Sam's still laughing. That's good. Distracts him from the coming Armageddon.

"Maybe they really are used up," he says at last. "Maybe I've fulfilled my destiny by doing what Azazel wanted me to use them for, and they'll never come back."

Dean isn't so sure. He has the nasty suspicion that Sammy will be struggling with the legacy of what Ruby got him to do to himself for the rest of his life.

Of course, judging by what they saw in the convent, that won't be for much longer anyway.

He just squeezes Sam's hand, and doesn't answer.

"We should go to Bobby's," Sammy says. "I gotta apologise. And the Impala's still there."

"Right," Dean says. "The world's not allowed to end while I'm separated from my baby by how many states?"

Sam grins in the dark, and there's a new note to his voice when he speaks, a kind of relief, a kind of hope. "We'll lock ourselves up in the panic room, and watch backlogged episodes of the Sarah Connor Chronicles, and mend our broken relationship."

Dean pats the back of his hand condescendingly. "Of course we will," he says soothingly.

"Don't patronise me," Sam says without heat. "I feel different, you know. Cleaner. Like Frodo after the Ring was destroyed."

Dean snickers. "Obviously, we were named for the wrong grandparent. Shoulda been the other way round."

"So Ruby was Gollum?" Sam says. "I can't - I can't believe I just - I mean, I didn't question a word she said." He snorts. "Talk about pathetic. Trusting her like that."

"Sucker for a pretty girl," Dean says. "Long standing Winchester tradition. We always knew she wanted Lilith dead. We just never stopped to wonder why."

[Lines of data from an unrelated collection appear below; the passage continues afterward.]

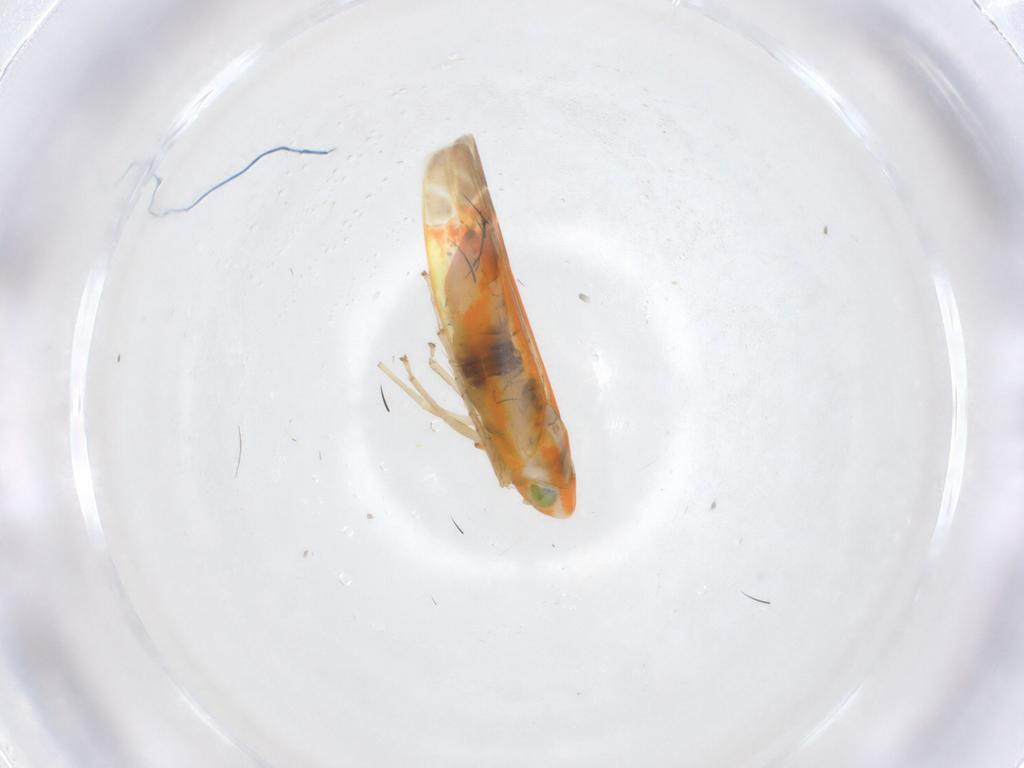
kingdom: Animalia
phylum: Arthropoda
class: Insecta
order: Hemiptera
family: Cicadellidae
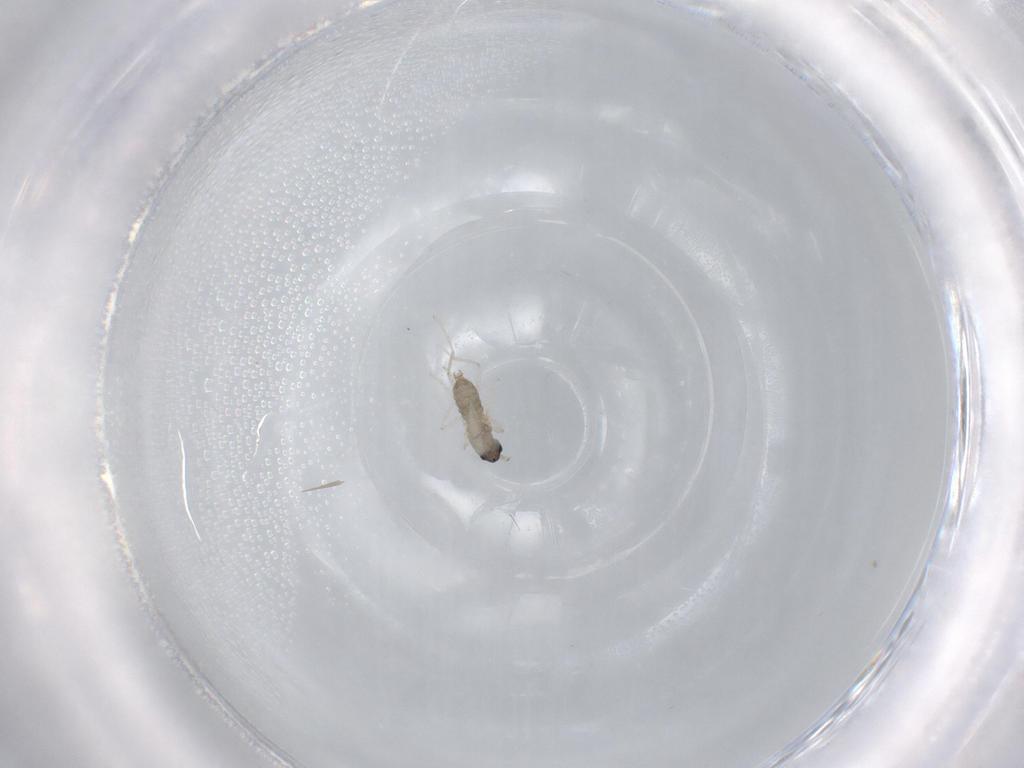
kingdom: Animalia
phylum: Arthropoda
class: Insecta
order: Diptera
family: Cecidomyiidae
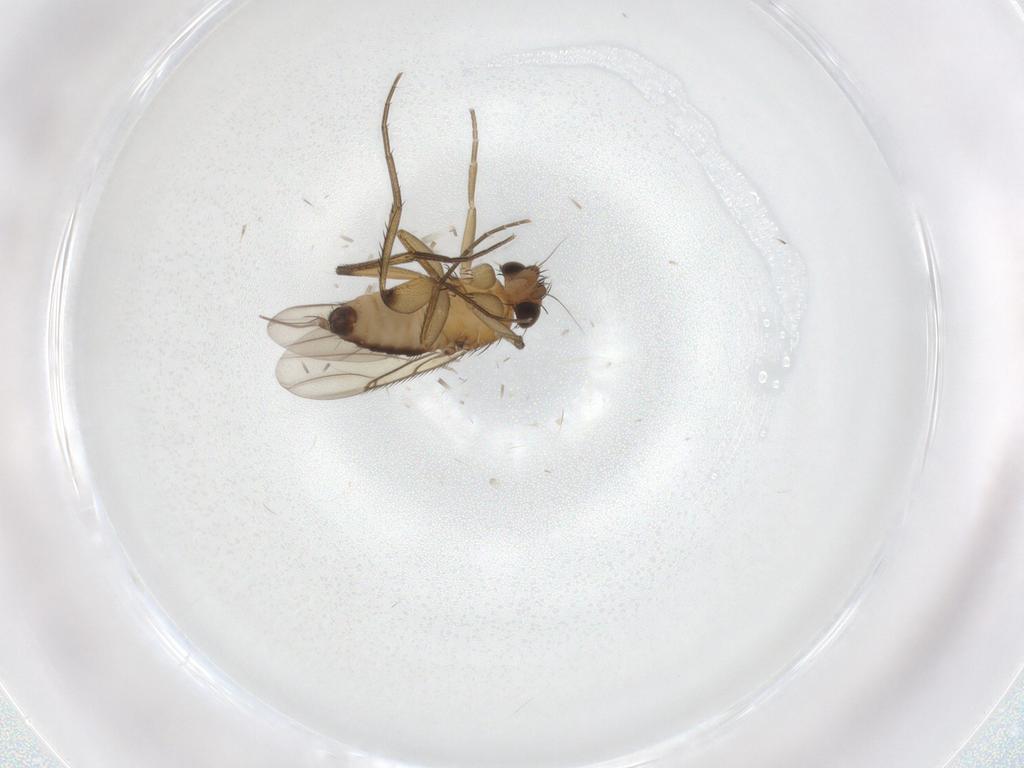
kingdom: Animalia
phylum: Arthropoda
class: Insecta
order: Diptera
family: Phoridae
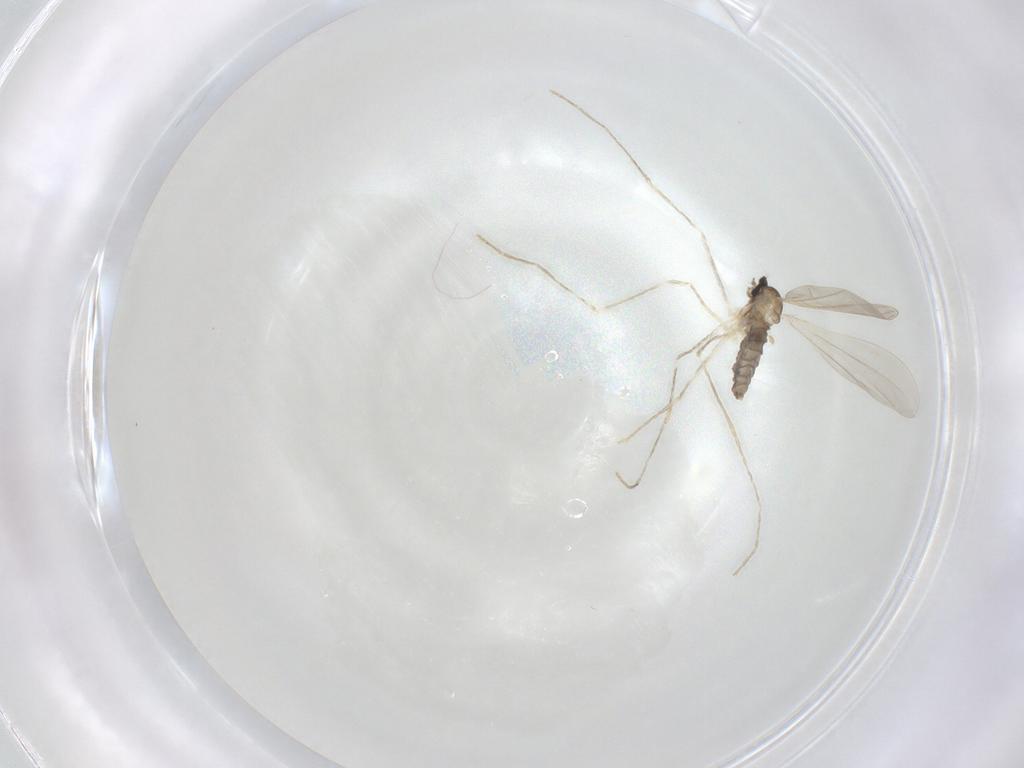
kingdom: Animalia
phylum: Arthropoda
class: Insecta
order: Diptera
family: Cecidomyiidae
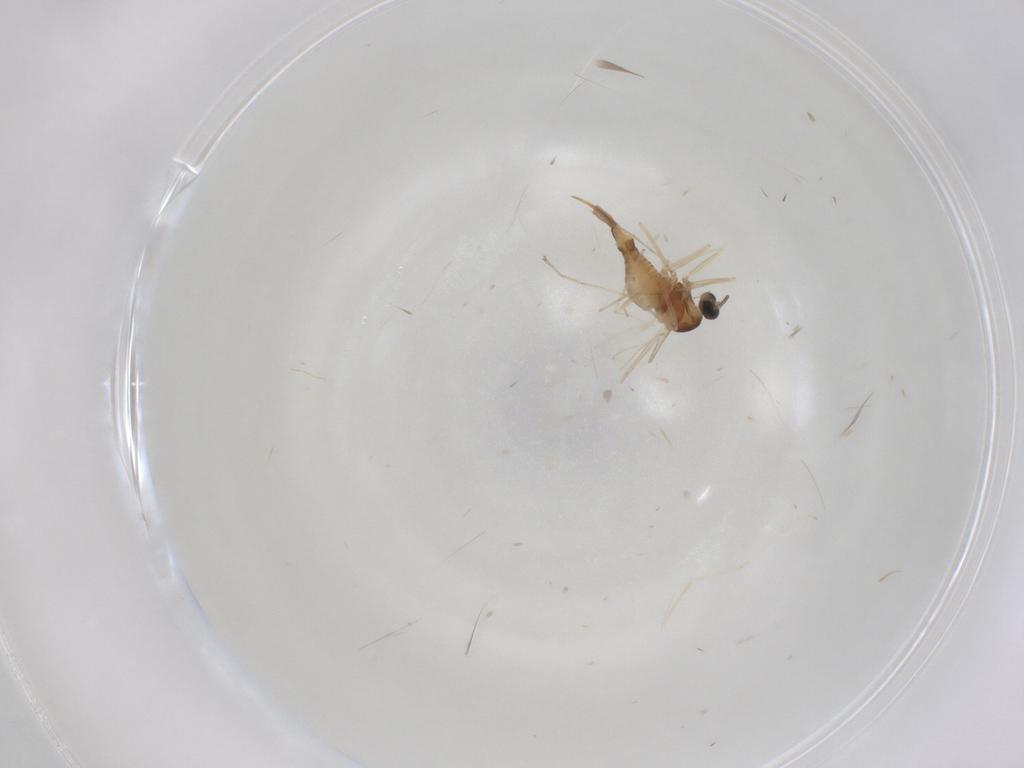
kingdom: Animalia
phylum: Arthropoda
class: Insecta
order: Diptera
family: Cecidomyiidae
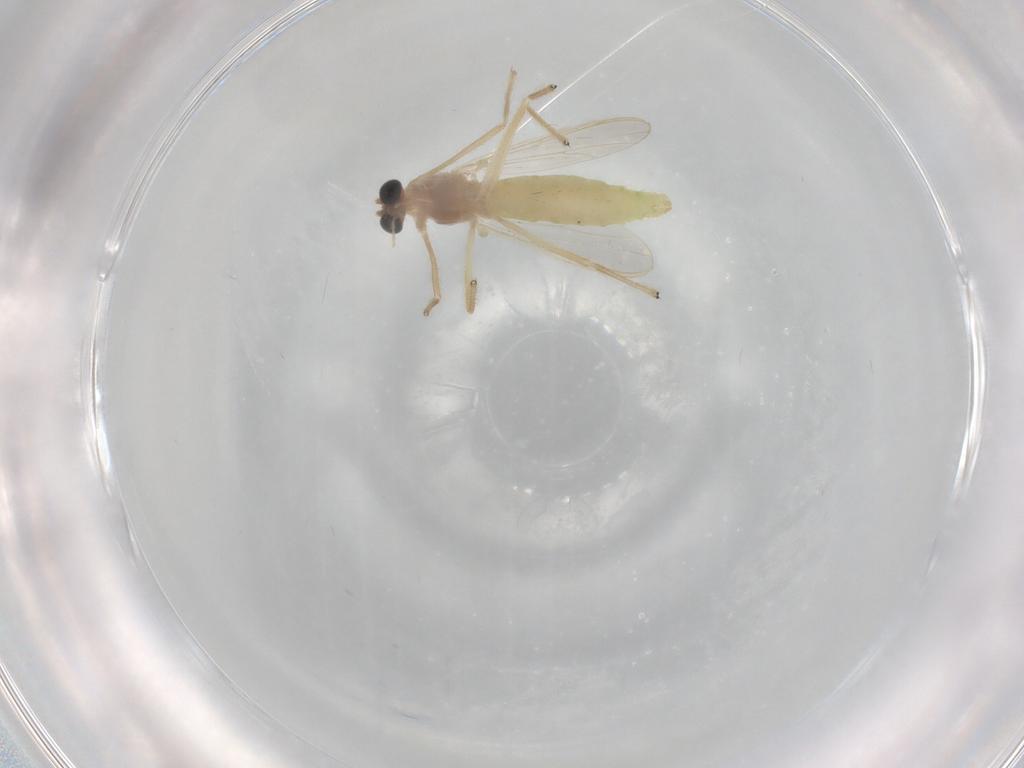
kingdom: Animalia
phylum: Arthropoda
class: Insecta
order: Diptera
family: Chironomidae
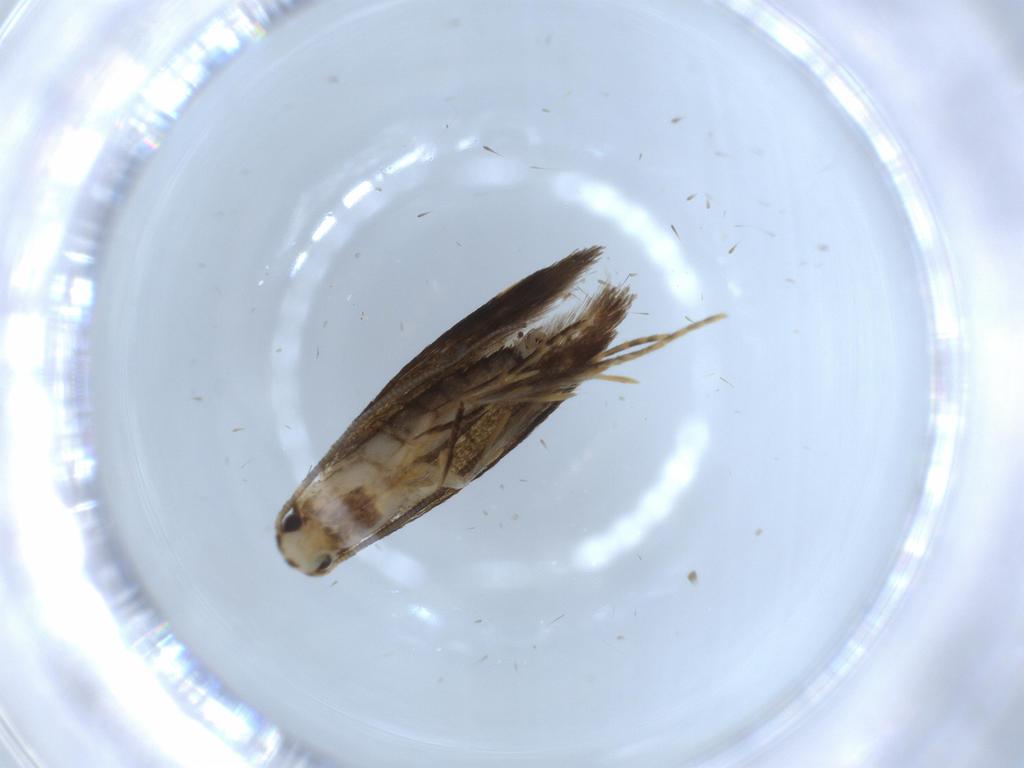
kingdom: Animalia
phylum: Arthropoda
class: Insecta
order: Lepidoptera
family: Tineidae
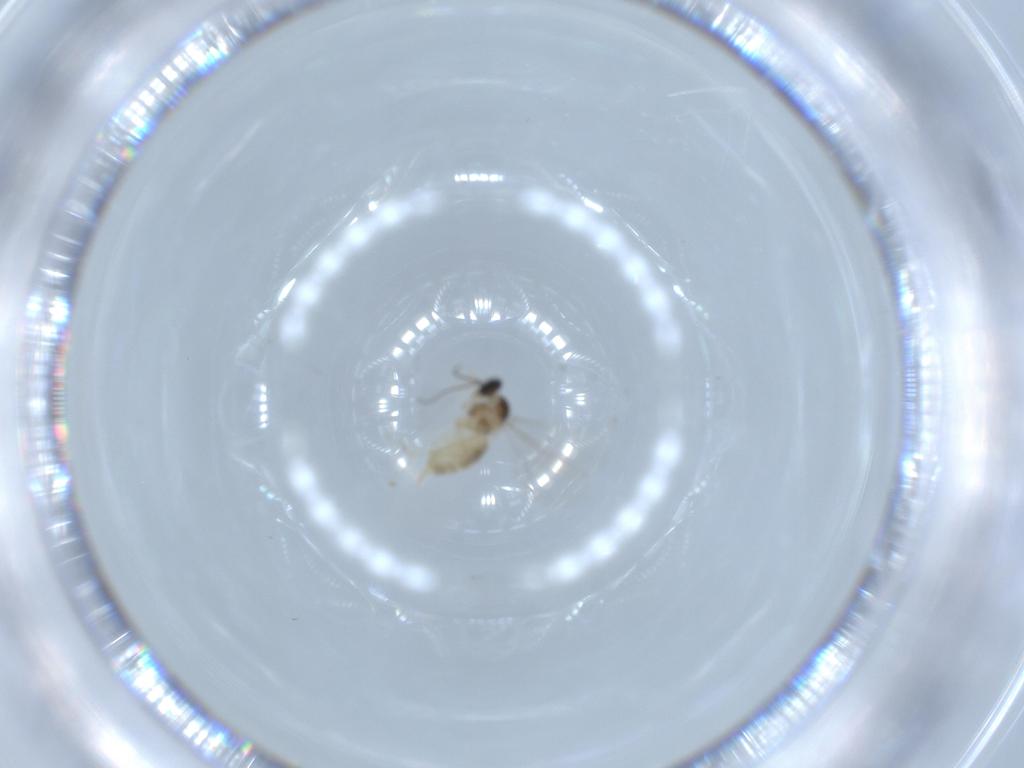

Sam's silent again. Guilt's eating at him, and he's running back over the events of the last weeks - months, years! - in his mind, trying and trying to discover the point where it all went wrong, trying to figure out what he should have done differently, how he could have avoided this mess.

Dean knows, because he's doing it too.

"Hey," he says at last, gives Sam's hand a shake. "Tomorrow, we go to Bobby's. We get sorted out. We try and summon Cas. Maybe Anna. We face this. We fight this, same as we always have. And, you know. If letting Lucifer out will rid us of the angels as well as the demons, then we're off to a good start."

Sam nods. "OK," he says. "OK then. Same as always."

"Yeah."

"OK."

"Are you?"

"I think so. I really do. You?"

"I'm always all right."

"Are you sure, though? I mean, you passed up a threeway with Ginger and Mary Ann."

Dean bites down on his lower lip in an attempt to hold in something that threatens to be an unbecoming giggle. "I know. It was the most difficult decision I've ever made."

Sam laughs again, helplessly, maybe a little hysterically, true, but he'll be OK. Dean will make sure of it.